Depuis l’accession de V. Poutine à la présidence, le régime russe a souvent été caractérisé comme « superprésidentiel ». Ceci a été rendu possible par la supermajorité dont il a dispose à la Douma à partir des élections législatives de 2003, grâce au parti Russie Unie (dont il n’est pas officiellement membre) qui put former une coalition réunissant près de deux tiers des 450 sièges à la Douma. Le régime politique russe rappelle par bien des aspects la Ve République, notamment en ce qui concerne les rapports entre le Président et le Premier ministre.

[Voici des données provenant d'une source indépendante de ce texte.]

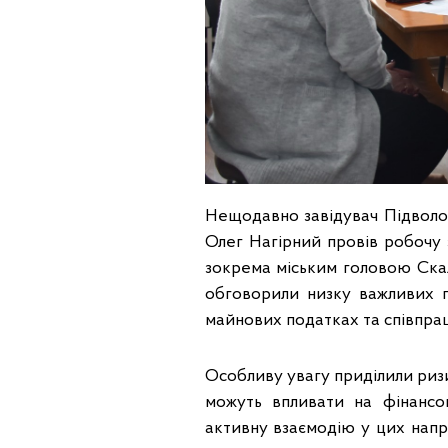
Нещодавно завідувач Підволоч
Олег Нагірний провів робочу 
зокрема міським головою Скал
обговорили низку важливих 
майнових податках та співпра
Особливу увагу приділили ризи
можуть впливати на фінансо
активну взаємодію у цих напр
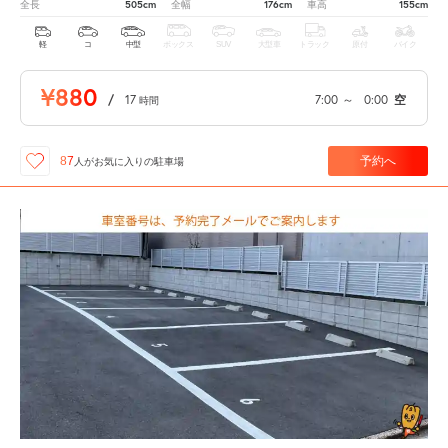
505cm
176cm
155cm
全長
全幅
車高
軽
コ
中型
ボックス
SUV
大型車
トラック
原付
バイク
¥880
/
17
7:00
～
0:00
空
時間
予約へ
87
人が
お気に入りの駐車場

Si la Constitution russe de 1993 établit textuellement la responsabilité du Premier Ministre devant le Président, elle le rend également véritablement responsable devant l’Assemblée avec l’obligation de l’investiture parlementaire – tout en encadrant drastiquement le droit de dissolution présidentiel. In fine, l’exemple russe rappelle la pertinence de la catégorie souvent contestée de « régime semi-présidentiel », en rappelant les dangers inhérents à ce type de régime parlementaire de facto ou de jure dualiste (hors cohabitation) portant en germe la tentation hyperprésidentialiste voire autoritaire.
[1] On trouvera de nombreuses références dans : Timothy J. Colton et Cindy Skach (2005), “A Fresh Look at Semipresidentialism : The Russian predicament”, 16 Journal of Democracy 3, pp. 114-126.

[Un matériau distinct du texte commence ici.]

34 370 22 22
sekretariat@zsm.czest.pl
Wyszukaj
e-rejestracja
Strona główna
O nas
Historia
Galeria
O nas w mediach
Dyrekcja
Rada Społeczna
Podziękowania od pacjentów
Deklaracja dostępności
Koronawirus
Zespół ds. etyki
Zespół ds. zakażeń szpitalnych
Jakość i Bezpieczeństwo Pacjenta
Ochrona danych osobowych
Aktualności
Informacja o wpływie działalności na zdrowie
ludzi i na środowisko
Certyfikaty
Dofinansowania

[2] Sur ce point voir Raphaëlle Lirou (2009), La Russie entre fédération et empire : contribution à la définition constitutionnelle de l’État russe, Paris : LGDJ, pp. 210 et suiv.
[3] Victoria Schwartz (2009), “The Influences of the West on the 1993 Russian Constitution”, 32 Hastings International & Comparative Law Review, p. 125.
[4] Ibid., p. 124.
[5] Kimberly A. McQuire (2012), “President-Prime Minister Relations, Party Systems, and Democratic Stability in Semipresidential Regimes: Comparing the French and Russian Models”, 47 Texas International Law Journal, pp. 427 – 454.
[6] Jane Henderson (2022), The Constitution of the Russian Federation : A Contextual Analysis, Hart, p. 139 et suiv.
[7] Pour un résumé en français, voir Elena Kremanskaïa, Tamara Kouznetsova, Nikita Moltchakov, Inna Rakitskaïa (2021), Le droit constitutionnel russe, Paris : Tallandier, pp. 189 et suiv.